If it gets to the point where you feel anxiety when you’re about to see her, or when you see her name on your phone when it’s ringing. Then it’s a problem for you.
When your self confidence and self esteem is affected, you really should leave her. You’ll feel a sense of relief afterwards and be so much happier over time.
Pay attention to what those closest to you have to say. If you’re not your usual self and you’ve changed for the worse, then do yourself a favor and rethink your relationship.
Fault finding, blaming, nitpicking, or any kind of criticism is not productive and not nice. If your girlfriend likes the way you do something or could suggest ways to improve it, that’s ok.
There’s a very fine line before someone you’re supposed to love is not showing love back to you. There are no good reasons for doing it and you shouldn’t ever excuse the behavior.

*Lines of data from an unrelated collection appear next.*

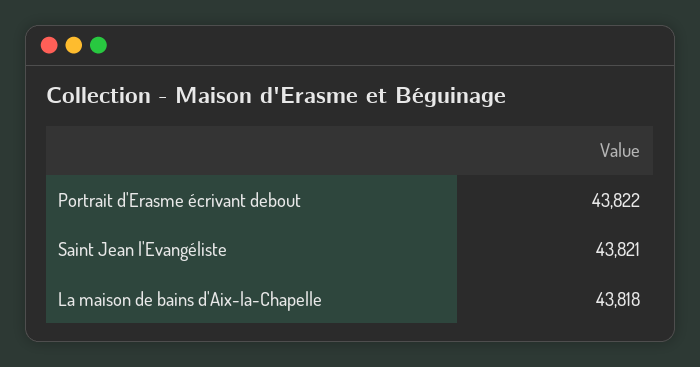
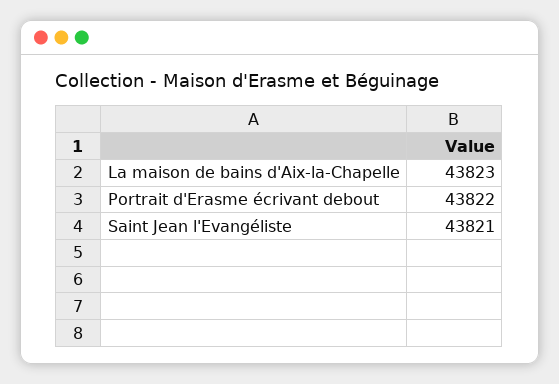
  {
    "Portrait d'Erasme écrivant debout": 43822,
    "Saint Jean l'Evangéliste": 43821,
-   "La maison de bains d'Aix-la-Chapelle": 43818
+   "La maison de bains d'Aix-la-Chapelle": 43823
  }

There are steps you can take if you see potential in the relationship. But ultimately, you need to decide if you can put up with the fault finding long term.
You need to disregard what other people think of this girl and how she behaves towards them. It’s what she says to you that matters and if it’s getting you down.
There are plenty of other girls out there who would be grateful to be with someone who cared about what they thought. Spend time with them rather than someone so critical.
If you meet a new girlfriend, then armed with what I’ve said here, you know what a healthy relationship is. That’s what we all deserve.